Stored items:
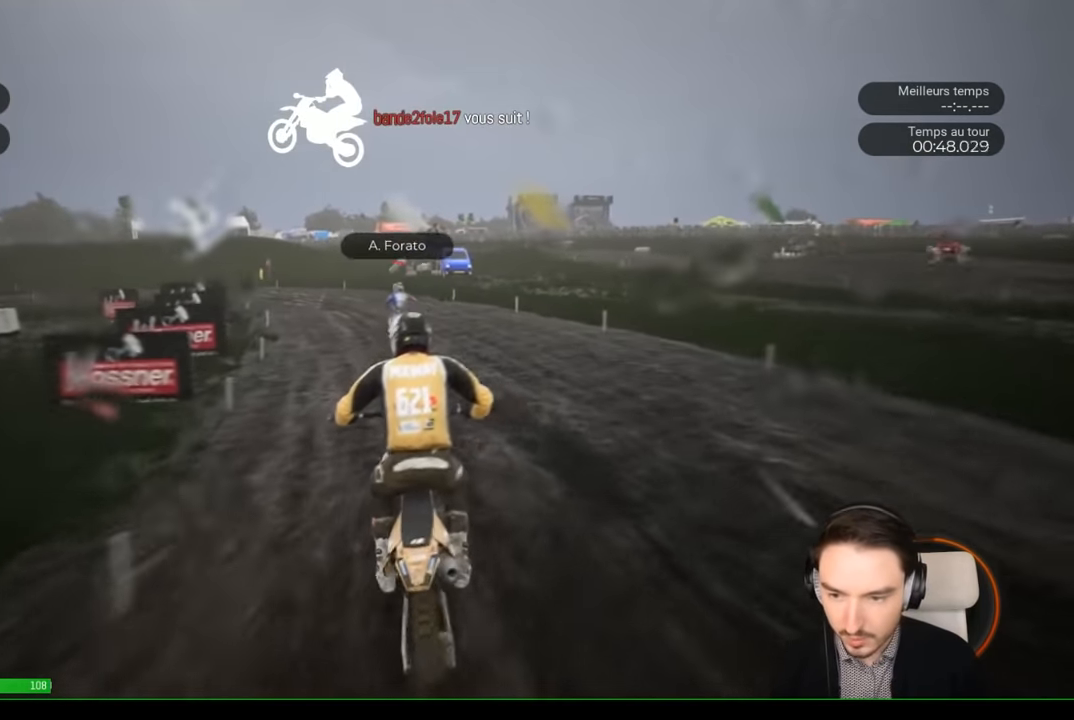
{"buttons": ["R2"], "left_stick": "left", "right_stick": "center", "events": []}
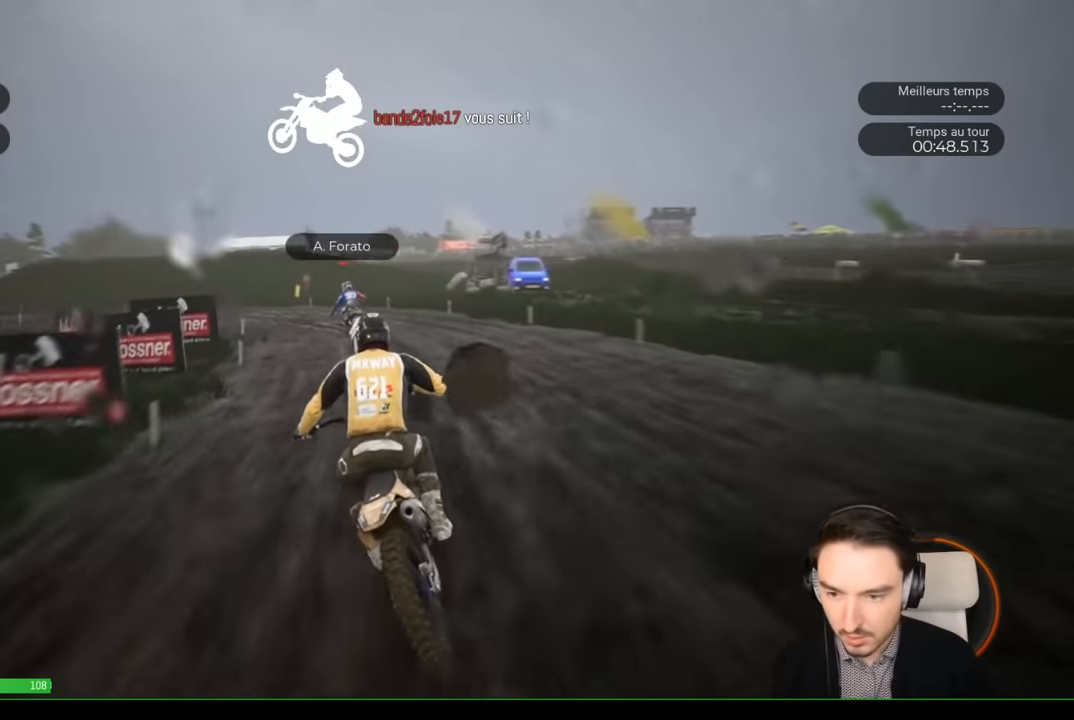
{"buttons": [], "left_stick": "left", "right_stick": "center", "events": [[383, "R2", "up"]]}
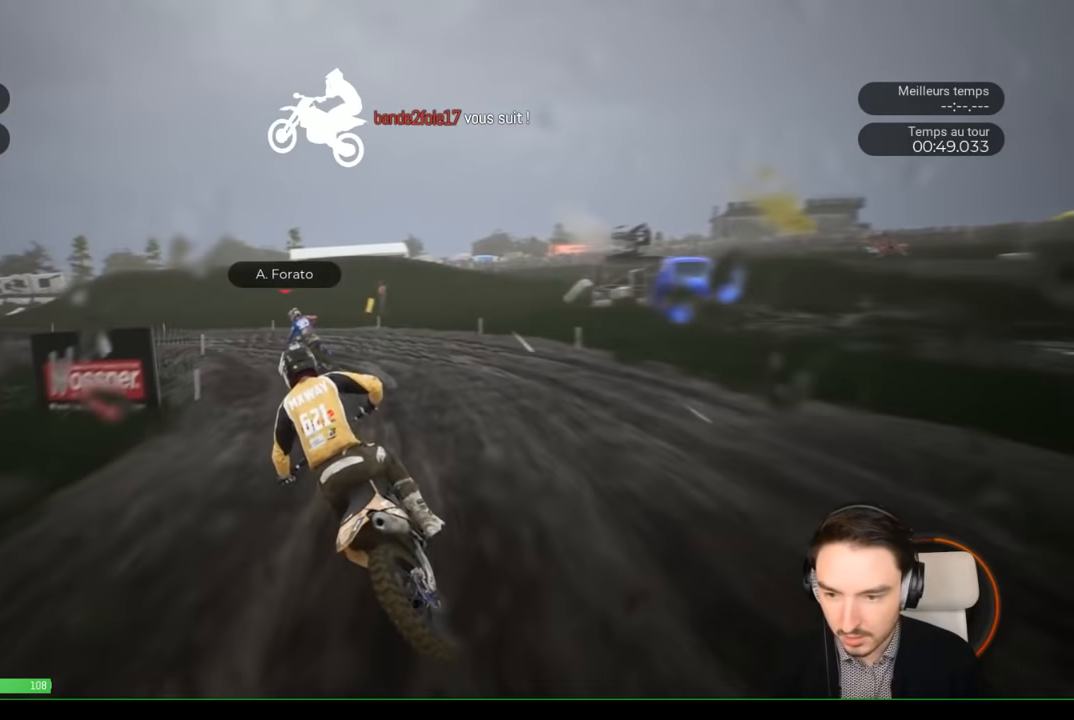
{"buttons": [], "left_stick": "left", "right_stick": "left", "events": [[83, "R2", "down"], [183, "R2", "up"], [333, "L2", "down"], [333, "right_stick", "left"], [500, "L2", "up"]]}
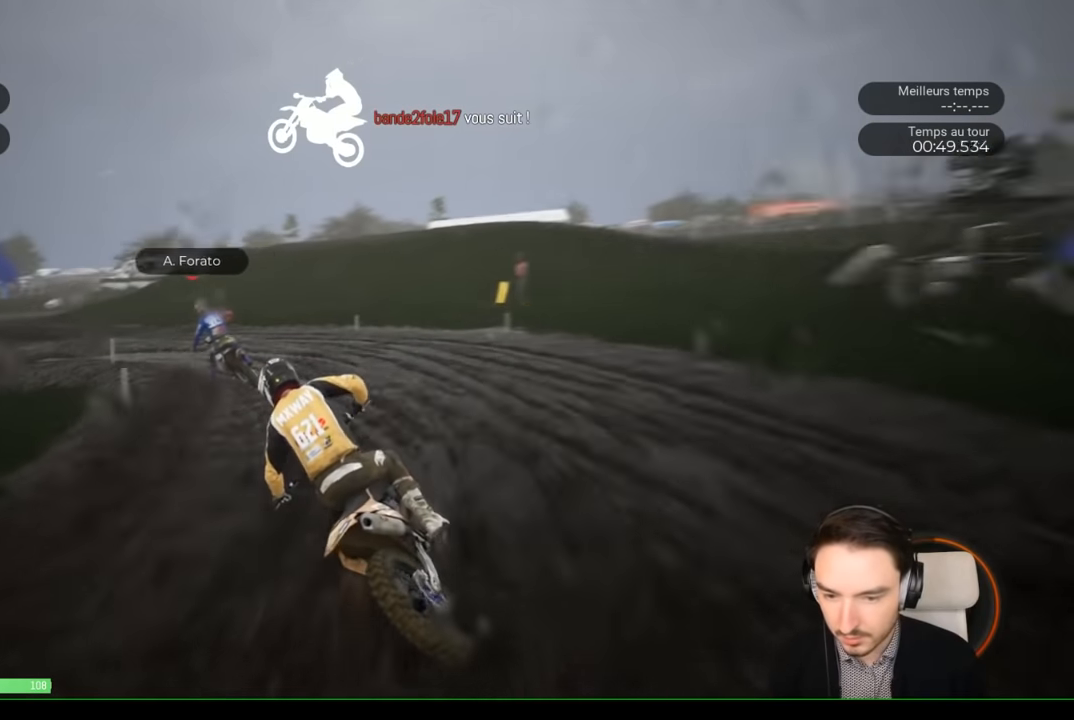
{"buttons": [], "left_stick": "left", "right_stick": "left", "events": [[183, "R2", "down"], [250, "R2", "up"], [350, "R2", "down"], [450, "R2", "up"]]}
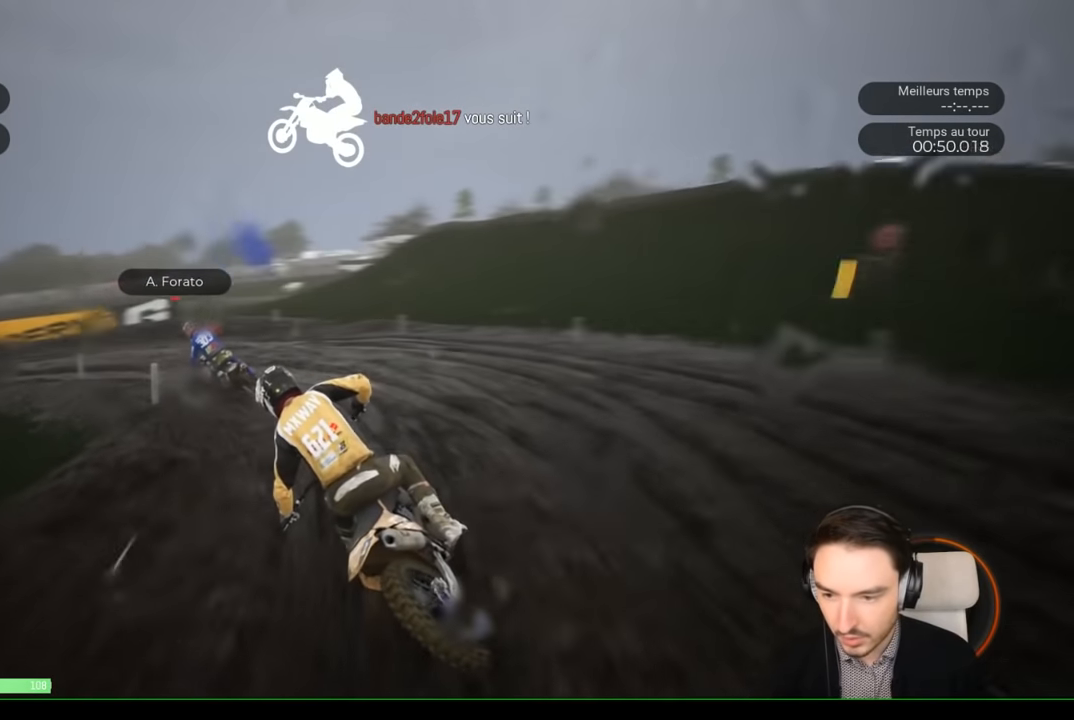
{"buttons": ["R2"], "left_stick": "left", "right_stick": "left", "events": [[67, "R2", "down"]]}
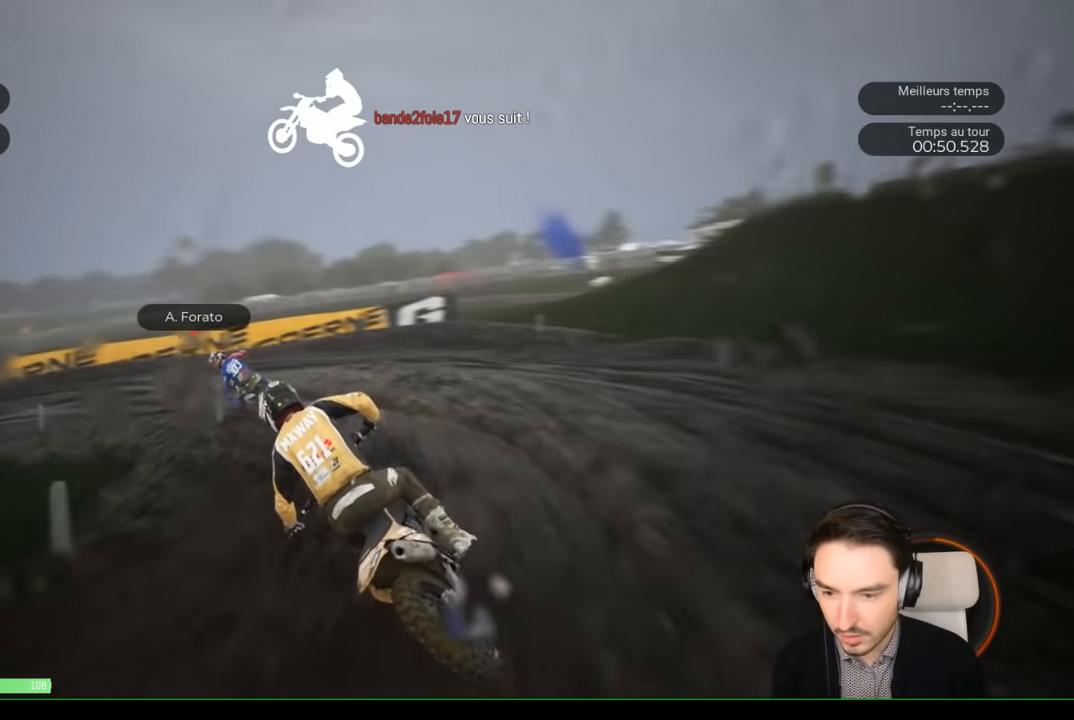
{"buttons": ["R2"], "left_stick": "left", "right_stick": "left", "events": []}
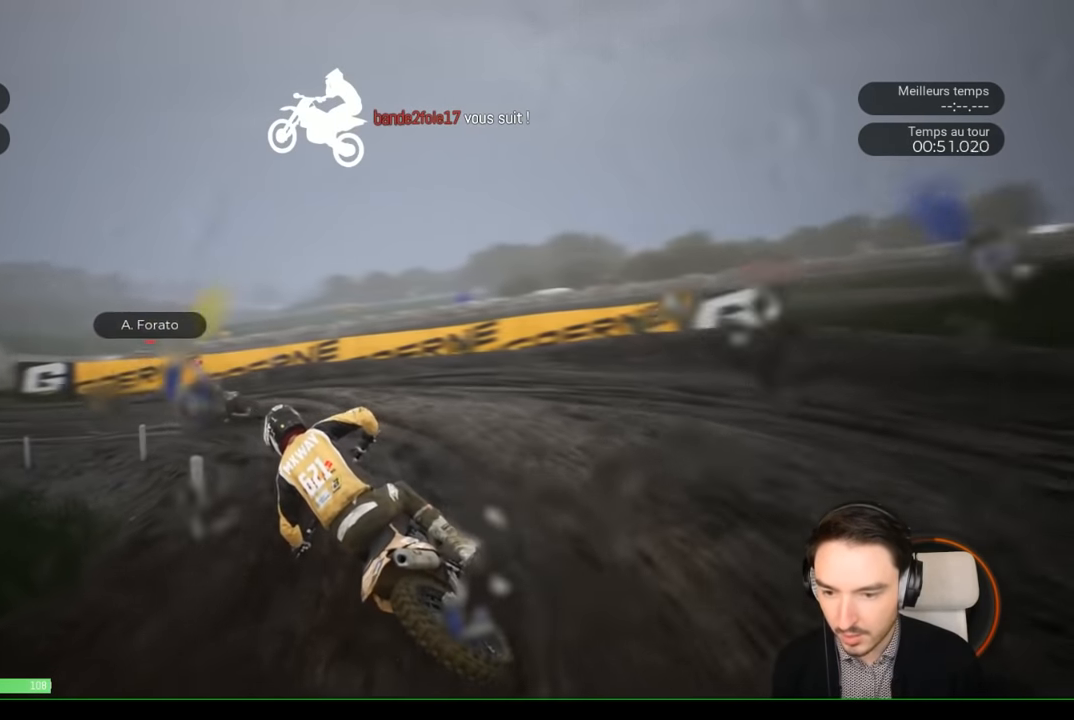
{"buttons": ["R2"], "left_stick": "left", "right_stick": "center", "events": [[417, "right_stick", "center"]]}
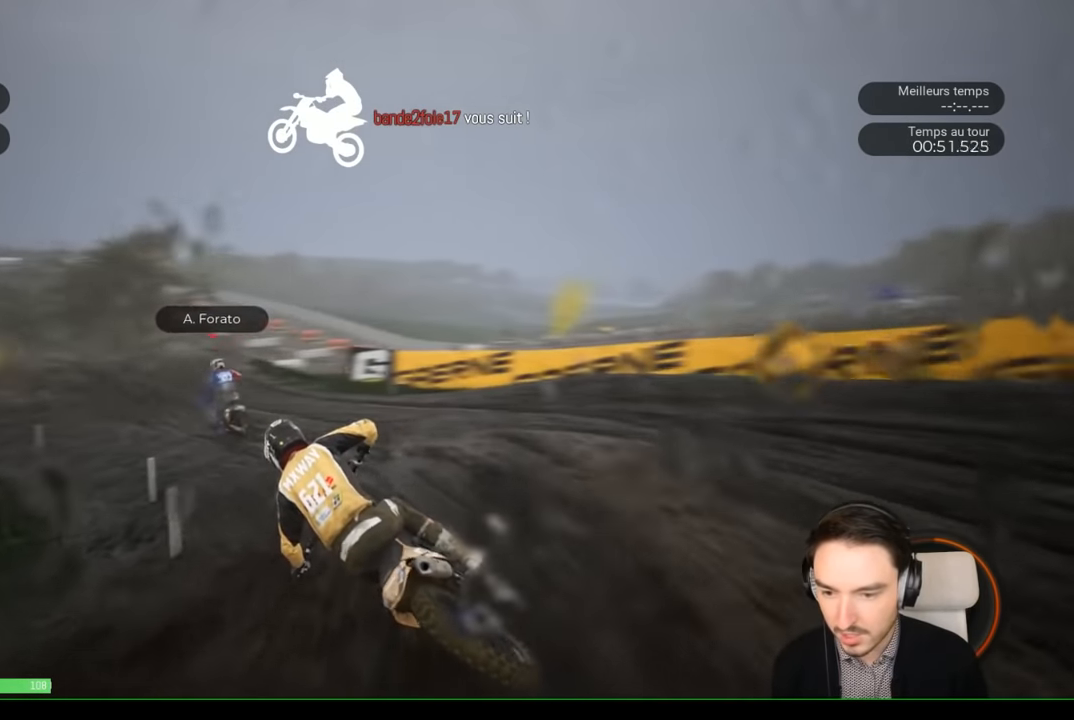
{"buttons": ["R2"], "left_stick": "down-left", "right_stick": "center", "events": [[283, "left_stick", "down-left"]]}
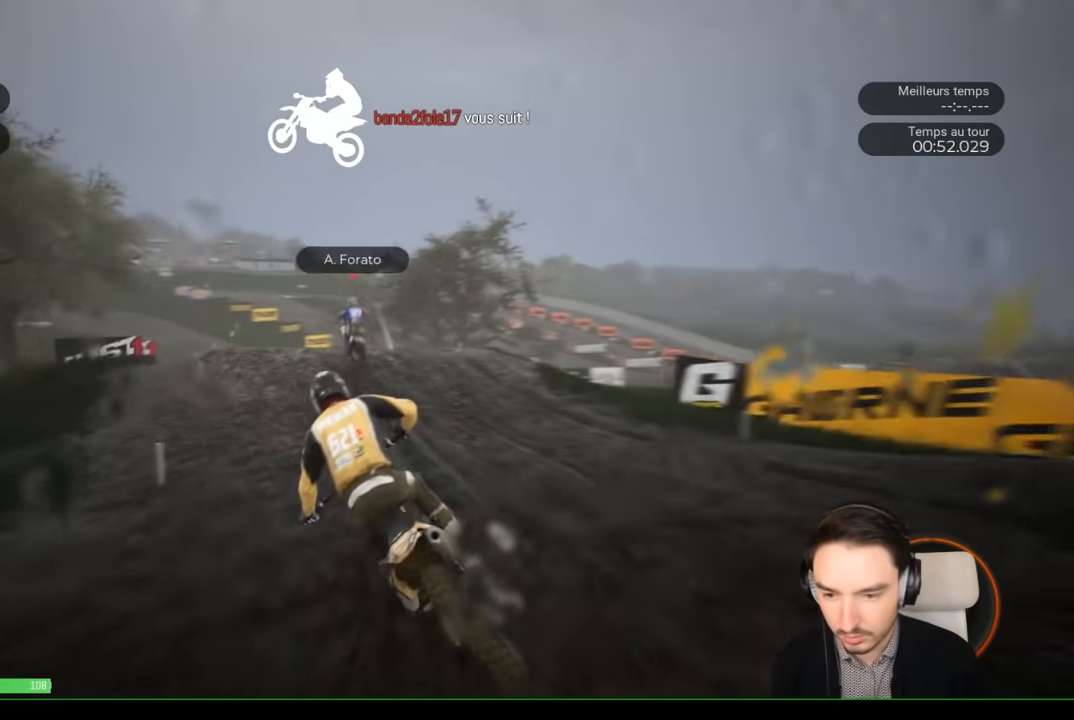
{"buttons": ["R2"], "left_stick": "down-left", "right_stick": "center", "events": [[33, "left_stick", "center"], [183, "left_stick", "left"], [233, "left_stick", "down-left"], [367, "left_stick", "center"], [450, "left_stick", "down-left"]]}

Task to complete:
I'd like the records above given again exactly, please, without the pictures.

Exercise result:
{"buttons": ["R2"], "left_stick": "left", "right_stick": "center", "events": []}
{"buttons": [], "left_stick": "left", "right_stick": "center", "events": [[383, "R2", "up"]]}
{"buttons": [], "left_stick": "left", "right_stick": "left", "events": [[83, "R2", "down"], [183, "R2", "up"], [333, "L2", "down"], [333, "right_stick", "left"], [500, "L2", "up"]]}
{"buttons": [], "left_stick": "left", "right_stick": "left", "events": [[183, "R2", "down"], [250, "R2", "up"], [350, "R2", "down"], [450, "R2", "up"]]}
{"buttons": ["R2"], "left_stick": "left", "right_stick": "left", "events": [[67, "R2", "down"]]}
{"buttons": ["R2"], "left_stick": "left", "right_stick": "left", "events": []}
{"buttons": ["R2"], "left_stick": "left", "right_stick": "center", "events": [[417, "right_stick", "center"]]}
{"buttons": ["R2"], "left_stick": "down-left", "right_stick": "center", "events": [[283, "left_stick", "down-left"]]}
{"buttons": ["R2"], "left_stick": "down-left", "right_stick": "center", "events": [[33, "left_stick", "center"], [183, "left_stick", "left"], [233, "left_stick", "down-left"], [367, "left_stick", "center"], [450, "left_stick", "down-left"]]}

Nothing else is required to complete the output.